= Beginning of Section =

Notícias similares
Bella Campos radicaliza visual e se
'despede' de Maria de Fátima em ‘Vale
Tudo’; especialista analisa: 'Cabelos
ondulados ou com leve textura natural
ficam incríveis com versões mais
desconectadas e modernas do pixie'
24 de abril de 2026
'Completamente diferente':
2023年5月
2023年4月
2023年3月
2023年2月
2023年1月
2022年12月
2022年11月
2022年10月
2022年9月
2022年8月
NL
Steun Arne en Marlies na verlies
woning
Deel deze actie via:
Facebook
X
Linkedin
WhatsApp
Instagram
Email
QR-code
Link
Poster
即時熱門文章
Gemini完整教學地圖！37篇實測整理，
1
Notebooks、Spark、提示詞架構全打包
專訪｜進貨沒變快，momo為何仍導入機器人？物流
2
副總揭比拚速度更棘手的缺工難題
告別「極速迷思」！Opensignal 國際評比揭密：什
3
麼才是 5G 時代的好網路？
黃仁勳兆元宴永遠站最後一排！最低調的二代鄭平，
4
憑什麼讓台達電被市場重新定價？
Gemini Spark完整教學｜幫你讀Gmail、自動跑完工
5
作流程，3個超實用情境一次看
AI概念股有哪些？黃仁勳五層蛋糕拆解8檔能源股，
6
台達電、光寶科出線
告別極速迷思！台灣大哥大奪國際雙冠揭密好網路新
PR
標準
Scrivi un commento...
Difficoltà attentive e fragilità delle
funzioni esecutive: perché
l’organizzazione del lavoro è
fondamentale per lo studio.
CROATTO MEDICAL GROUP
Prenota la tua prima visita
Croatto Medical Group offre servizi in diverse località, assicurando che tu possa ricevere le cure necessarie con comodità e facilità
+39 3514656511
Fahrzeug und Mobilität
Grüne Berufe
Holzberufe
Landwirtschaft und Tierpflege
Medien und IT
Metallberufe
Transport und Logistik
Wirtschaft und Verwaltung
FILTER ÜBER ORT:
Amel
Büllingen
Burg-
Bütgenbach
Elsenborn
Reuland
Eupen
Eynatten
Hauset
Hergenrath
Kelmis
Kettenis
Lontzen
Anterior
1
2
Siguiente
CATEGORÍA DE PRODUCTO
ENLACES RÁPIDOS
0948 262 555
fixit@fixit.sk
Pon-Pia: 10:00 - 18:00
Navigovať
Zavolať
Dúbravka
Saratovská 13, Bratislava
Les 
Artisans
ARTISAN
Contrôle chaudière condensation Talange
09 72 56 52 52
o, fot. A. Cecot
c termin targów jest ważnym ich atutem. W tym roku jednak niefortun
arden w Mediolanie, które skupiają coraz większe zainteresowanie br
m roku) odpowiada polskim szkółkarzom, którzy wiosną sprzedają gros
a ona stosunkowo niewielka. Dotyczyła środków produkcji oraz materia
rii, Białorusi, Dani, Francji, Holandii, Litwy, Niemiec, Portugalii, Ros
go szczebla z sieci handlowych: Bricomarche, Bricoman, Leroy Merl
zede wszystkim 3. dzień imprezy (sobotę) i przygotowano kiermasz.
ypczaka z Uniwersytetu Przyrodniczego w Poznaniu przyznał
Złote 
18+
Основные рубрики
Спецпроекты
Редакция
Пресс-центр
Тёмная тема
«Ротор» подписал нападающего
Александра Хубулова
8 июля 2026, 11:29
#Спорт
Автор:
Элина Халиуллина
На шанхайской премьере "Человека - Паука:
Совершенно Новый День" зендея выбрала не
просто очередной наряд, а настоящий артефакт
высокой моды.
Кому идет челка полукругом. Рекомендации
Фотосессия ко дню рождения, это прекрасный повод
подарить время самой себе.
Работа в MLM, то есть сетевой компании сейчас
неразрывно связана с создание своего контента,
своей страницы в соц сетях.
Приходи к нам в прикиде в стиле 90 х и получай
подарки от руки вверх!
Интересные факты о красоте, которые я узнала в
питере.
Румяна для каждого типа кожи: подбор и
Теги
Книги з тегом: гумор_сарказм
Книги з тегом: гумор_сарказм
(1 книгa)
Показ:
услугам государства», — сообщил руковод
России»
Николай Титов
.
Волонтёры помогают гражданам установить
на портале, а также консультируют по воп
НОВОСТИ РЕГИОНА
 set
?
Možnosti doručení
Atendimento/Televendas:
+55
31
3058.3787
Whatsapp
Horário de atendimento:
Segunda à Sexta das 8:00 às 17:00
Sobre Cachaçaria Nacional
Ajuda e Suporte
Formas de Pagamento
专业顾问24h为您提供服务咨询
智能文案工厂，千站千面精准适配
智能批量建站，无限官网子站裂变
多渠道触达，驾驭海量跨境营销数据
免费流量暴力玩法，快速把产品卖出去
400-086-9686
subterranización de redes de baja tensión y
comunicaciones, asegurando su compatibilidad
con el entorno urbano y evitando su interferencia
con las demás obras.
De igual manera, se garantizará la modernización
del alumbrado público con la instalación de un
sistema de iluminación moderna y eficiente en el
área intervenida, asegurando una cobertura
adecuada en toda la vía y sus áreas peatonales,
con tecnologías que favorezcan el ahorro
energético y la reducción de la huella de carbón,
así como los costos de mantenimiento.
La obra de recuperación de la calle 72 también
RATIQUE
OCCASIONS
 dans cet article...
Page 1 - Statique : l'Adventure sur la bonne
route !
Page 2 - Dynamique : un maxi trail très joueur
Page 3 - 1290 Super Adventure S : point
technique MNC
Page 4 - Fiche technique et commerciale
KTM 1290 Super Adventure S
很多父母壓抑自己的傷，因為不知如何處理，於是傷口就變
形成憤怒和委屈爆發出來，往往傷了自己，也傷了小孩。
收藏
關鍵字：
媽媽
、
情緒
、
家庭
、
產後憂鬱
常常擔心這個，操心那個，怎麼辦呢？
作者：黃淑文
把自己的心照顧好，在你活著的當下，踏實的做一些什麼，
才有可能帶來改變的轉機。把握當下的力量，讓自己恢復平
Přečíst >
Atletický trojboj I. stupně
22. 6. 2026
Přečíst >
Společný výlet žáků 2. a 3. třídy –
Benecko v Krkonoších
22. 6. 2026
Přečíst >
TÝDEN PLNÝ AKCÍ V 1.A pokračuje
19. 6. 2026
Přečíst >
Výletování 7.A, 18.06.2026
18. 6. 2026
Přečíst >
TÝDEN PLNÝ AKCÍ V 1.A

= End of Section =

What the exercise asks
Look through the records above and please copy every line in which the string "asegurando" occurs.

Written answer
comunicaciones, asegurando su compatibilidad
área intervenida, asegurando una cobertura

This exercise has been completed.